Some of the survey findings:
  • The new pan-European payments survey carried out by Intrum Justitia, Europe’s leading credit management services company, reveals that the European Payment Risk Index has again increased. Average payment duration, the effective time between an invoice is sent to the time it has been settled, was 59.2 days compared to 58.7 days in 2005 and 57.3 days in 2004. Average payment delay, time after the contracted payment date, increased to 16.8 days from 16.3 days in 2005 and 15.1 days in 2004.
  • Payment habits across Europe still show great variations between countries. Portugal, the Czech Republic and Greece are still at the bottom of the European payment ‘league’, while the best improvement is shown in the Baltic region. The Nordic countries, esp. Finland and Sweden, are still the best payers in Europe.

  • Governments are not setting a good example when it comes to paying contractors on time, thereby putting many supply companies at a large risk. In an across Europe average, consumers settled their payments at 42.5 days and corporates at 59.9 days while the public sector settled their payments only at 69.8 days.

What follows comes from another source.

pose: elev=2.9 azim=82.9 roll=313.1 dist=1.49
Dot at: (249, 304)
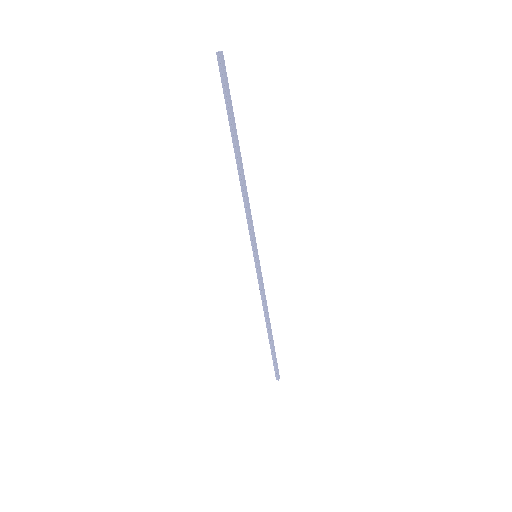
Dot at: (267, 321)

  • An astonishing result of the payment survey, in which 6,500 European business managers participated, is that a more prompt payment by a company’s own customers will not automatically have a positive effect on the company’s own payment behaviour. From an amount of €100 in additional cash availability, as a result of more prompt payment by own customers, the company would use only €12.50 for more promptly settling the bills from its own suppliers.
  • As in previous European payment surveys, the 2006 report demonstrates that small and medium-sized enterprises (SMEs) are particularly hard hit by late payment. They are more vulnerable to variations in cash flow, they often rely on a limited number of customers, and they are frequently suppliers to large firms who are known to delay payments to a greater extent than smaller companies do.